### Reading passage
•••

Every time an event is received, the value of the order-book will be replaced by the result of calling update-book on the value of order-book and the event:

(update-book @order-book event)

This code won’t compile because we haven’t defined update-book yet. The goal for the update-book function is to take an (immutable) order-book value and an event, and return the updated value of the order book. This new value will atomically replace the old value of the order book for every event, via the call to swap! The function update-book will be side effect free. Most of the rest of the code will be functions used by update-book, and so will also be side-effect free. So the only mutable state in the entire application will be inside this start-order-book function!

Updating the order book

The next thing we need to do is define the update-book function, which takes an order book value and an event, and returns the updated order book, based on the event. There are three types of events we have to handle, and we’ll define a separate function for each.

First, we need to handle snapshot events, which look like (in EDN):

{
 :type "snapshot"

•••

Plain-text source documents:
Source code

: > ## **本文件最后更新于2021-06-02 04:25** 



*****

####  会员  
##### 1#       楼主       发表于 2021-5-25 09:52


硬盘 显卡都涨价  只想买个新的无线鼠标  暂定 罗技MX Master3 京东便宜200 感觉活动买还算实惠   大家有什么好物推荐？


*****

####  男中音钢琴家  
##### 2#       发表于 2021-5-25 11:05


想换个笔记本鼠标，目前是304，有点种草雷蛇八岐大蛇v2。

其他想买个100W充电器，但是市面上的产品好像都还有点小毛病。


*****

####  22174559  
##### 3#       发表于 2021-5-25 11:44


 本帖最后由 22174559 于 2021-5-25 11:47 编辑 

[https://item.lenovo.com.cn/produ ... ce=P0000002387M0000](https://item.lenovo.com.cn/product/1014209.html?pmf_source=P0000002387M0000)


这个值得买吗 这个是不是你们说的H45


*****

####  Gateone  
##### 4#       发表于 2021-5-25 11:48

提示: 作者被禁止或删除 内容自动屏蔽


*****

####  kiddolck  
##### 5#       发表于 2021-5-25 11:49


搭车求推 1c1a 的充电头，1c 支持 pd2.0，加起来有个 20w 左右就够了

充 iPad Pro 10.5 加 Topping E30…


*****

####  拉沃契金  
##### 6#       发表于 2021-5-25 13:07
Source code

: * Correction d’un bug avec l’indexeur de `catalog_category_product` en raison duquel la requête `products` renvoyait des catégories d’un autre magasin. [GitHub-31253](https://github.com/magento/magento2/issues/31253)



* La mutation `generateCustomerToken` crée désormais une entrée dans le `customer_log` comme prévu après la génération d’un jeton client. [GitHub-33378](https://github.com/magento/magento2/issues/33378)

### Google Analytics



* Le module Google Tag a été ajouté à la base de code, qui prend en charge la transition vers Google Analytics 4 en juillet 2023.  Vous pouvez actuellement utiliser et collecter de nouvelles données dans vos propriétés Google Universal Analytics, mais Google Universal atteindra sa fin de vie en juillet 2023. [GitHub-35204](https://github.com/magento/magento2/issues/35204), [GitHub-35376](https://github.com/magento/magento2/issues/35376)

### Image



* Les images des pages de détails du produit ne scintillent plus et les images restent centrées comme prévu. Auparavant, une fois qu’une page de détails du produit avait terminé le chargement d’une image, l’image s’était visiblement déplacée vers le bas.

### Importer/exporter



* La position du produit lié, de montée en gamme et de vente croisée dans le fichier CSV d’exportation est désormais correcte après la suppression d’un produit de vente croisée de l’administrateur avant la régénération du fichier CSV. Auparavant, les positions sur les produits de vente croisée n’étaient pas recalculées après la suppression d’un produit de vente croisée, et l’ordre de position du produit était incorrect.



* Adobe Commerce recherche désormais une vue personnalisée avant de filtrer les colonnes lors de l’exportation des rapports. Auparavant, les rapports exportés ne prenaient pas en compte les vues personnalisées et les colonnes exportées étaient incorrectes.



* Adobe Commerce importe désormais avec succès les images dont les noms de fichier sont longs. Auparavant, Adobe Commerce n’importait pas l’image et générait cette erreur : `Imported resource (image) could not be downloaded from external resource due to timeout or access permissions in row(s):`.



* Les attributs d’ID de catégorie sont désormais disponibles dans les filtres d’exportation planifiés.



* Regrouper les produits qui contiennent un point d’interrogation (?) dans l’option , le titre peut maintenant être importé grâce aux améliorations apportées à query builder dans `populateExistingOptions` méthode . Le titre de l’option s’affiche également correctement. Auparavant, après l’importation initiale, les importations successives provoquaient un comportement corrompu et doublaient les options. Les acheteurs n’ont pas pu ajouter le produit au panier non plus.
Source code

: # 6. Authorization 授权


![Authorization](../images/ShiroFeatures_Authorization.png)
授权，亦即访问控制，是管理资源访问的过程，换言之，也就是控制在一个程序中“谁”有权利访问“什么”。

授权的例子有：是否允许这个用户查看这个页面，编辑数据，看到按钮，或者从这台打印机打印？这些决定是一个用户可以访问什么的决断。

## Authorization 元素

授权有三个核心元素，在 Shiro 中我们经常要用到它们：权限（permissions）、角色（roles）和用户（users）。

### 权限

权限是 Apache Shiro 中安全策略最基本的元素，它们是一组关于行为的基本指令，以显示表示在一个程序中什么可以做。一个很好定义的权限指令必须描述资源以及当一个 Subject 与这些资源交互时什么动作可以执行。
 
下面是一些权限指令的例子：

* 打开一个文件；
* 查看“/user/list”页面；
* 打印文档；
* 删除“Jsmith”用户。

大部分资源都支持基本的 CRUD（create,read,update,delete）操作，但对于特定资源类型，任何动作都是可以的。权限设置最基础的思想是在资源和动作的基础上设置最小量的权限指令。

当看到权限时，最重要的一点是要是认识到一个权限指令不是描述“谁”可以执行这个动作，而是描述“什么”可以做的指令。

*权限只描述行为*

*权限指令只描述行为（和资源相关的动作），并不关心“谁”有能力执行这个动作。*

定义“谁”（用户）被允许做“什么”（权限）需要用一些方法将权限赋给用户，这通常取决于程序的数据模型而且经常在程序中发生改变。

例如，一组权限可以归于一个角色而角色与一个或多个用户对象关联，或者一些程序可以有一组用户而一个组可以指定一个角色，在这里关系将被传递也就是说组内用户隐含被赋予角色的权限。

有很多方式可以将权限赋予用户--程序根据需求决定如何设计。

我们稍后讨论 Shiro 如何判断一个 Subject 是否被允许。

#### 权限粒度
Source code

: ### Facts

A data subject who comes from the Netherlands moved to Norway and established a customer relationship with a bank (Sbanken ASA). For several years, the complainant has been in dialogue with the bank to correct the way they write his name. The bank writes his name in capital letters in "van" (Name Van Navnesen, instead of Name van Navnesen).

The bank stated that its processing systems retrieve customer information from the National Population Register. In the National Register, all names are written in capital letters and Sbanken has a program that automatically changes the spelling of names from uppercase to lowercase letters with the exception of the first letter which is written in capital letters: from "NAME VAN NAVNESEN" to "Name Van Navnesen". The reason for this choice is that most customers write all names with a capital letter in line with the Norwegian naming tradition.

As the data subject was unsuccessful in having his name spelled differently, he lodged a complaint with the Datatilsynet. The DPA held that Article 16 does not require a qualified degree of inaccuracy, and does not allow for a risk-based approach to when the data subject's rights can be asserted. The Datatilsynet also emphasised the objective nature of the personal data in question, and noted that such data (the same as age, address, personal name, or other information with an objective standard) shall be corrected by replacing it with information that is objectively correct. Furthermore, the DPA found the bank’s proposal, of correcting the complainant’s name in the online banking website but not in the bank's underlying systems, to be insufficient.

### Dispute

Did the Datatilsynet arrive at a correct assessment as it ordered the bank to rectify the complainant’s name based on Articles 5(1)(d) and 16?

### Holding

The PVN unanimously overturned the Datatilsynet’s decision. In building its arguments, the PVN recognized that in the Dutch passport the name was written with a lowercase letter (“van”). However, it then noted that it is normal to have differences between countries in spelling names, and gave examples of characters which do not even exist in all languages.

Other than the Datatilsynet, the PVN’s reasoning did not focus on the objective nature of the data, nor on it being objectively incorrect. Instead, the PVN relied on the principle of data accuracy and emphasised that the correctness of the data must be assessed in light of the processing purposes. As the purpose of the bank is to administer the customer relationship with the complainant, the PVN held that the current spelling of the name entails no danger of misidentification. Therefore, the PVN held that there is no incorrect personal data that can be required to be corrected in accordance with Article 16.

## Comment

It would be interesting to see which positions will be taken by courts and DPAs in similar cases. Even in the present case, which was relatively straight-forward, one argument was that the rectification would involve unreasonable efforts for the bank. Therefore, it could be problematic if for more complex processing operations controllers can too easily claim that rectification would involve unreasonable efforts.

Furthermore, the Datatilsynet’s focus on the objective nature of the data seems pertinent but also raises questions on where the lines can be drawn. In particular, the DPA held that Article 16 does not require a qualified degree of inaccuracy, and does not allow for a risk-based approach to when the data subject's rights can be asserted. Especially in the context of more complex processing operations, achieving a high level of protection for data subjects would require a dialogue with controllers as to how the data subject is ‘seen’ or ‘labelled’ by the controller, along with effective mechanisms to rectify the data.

•••

### About this exercise
Reproduce the order-book passage above in full, word for word.

### Reply
Every time an event is received, the value of the order-book will be replaced by the result of calling update-book on the value of order-book and the event:

(update-book @order-book event)

This code won’t compile because we haven’t defined update-book yet. The goal for the update-book function is to take an (immutable) order-book value and an event, and return the updated value of the order book. This new value will atomically replace the old value of the order book for every event, via the call to swap! The function update-book will be side effect free. Most of the rest of the code will be functions used by update-book, and so will also be side-effect free. So the only mutable state in the entire application will be inside this start-order-book function!

Updating the order book

The next thing we need to do is define the update-book function, which takes an order book value and an event, and returns the updated order book, based on the event. There are three types of events we have to handle, and we’ll define a separate function for each.

First, we need to handle snapshot events, which look like (in EDN):

{
 :type "snapshot"